Et si la science devait, elle aussi, apprendre à ralentir ? Dans cet essai (illustré par Stéphane Humbert-Basset), Nicolas Chevassus-au-Louis dénonce la soumission de la recherche scientifique aux logiques du capitalisme et au mythe de la croissance infinie. À rebours du discours dominant qui pose la recherche comme la solution à tous nos maux, il constate que le système technoscientifique est, bien souvent, aux origines du problème. Mais plutôt que de sombrer dans l’anti-science, il plaide pour une refondation démocratique des priorités scientifiques, libérées du carcan productiviste et tournées vers la soutenabilité écologique. Une chose est sûre, il ne peut pas y avoir de décroissance sans « décroiscience ».
Gilets bleus.
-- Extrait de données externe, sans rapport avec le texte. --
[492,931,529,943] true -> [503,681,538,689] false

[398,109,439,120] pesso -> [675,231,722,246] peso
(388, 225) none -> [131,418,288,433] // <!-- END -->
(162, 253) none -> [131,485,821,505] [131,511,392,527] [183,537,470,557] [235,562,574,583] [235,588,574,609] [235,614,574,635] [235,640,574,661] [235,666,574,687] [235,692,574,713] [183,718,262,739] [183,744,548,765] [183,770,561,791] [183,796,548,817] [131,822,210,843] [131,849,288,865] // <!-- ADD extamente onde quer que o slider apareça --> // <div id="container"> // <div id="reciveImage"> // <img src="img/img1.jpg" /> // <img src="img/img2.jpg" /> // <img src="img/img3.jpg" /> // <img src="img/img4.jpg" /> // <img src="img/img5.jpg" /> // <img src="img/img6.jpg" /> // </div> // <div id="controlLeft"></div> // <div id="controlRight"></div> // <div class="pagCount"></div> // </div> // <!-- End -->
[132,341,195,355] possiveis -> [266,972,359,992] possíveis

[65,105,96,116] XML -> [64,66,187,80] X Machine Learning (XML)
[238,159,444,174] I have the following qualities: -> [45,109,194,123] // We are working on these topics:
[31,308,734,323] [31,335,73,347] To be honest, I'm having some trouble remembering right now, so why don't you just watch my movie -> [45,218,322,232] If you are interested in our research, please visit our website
Les faux-semblants de l’autonomie au travail à Decathlon, Maxime Quijoux et Karel Yon, éditions Raisons d’agir, 128 pages, 14 euros.
Dans cette solide enquête sociologique, Karel Yon et Maxime Quijoux enquêtent en immersion sur le modèle managérial de l’enseigne sportive Decathlon. Derrière l’image d’une entreprise jeune, dynamique et « libérée », leur analyse révèle une autonomie largement illusoire, masquant une forte pression hiérarchique, des conditions de travail éprouvantes et des inégalités sociales marquées. Loin d’émanciper, cette autonomie devient un outil de gestion au service de la performance, reconduisant les rapports de domination au sein de l’entreprise et dans la société.
Fraternité, Arthur Duhé, éditions Anamosa, 96 pages, 9 euros.
L’auteur, docteur en relations internationales, travaille depuis 2022 sur les images fraternelles dans les discours nationalistes, antinationalistes et internationalistes, de 1789 aux années 1970. Dans cet ouvrage, il déconstruit la notion de fraternité tant idéologiquement que symboliquement. Il montre comment ce mot, devenu un totem républicain, revêt des significations si drôles selon les contextes qu’il en perd sa puissance normative, pour ne devenir qu’une image affective. Son effort de clarifier les usages historiques et contemporains révèle les ambiguïtés et invite à penser la fraternité comme un symbole mobilisable, et non une règle.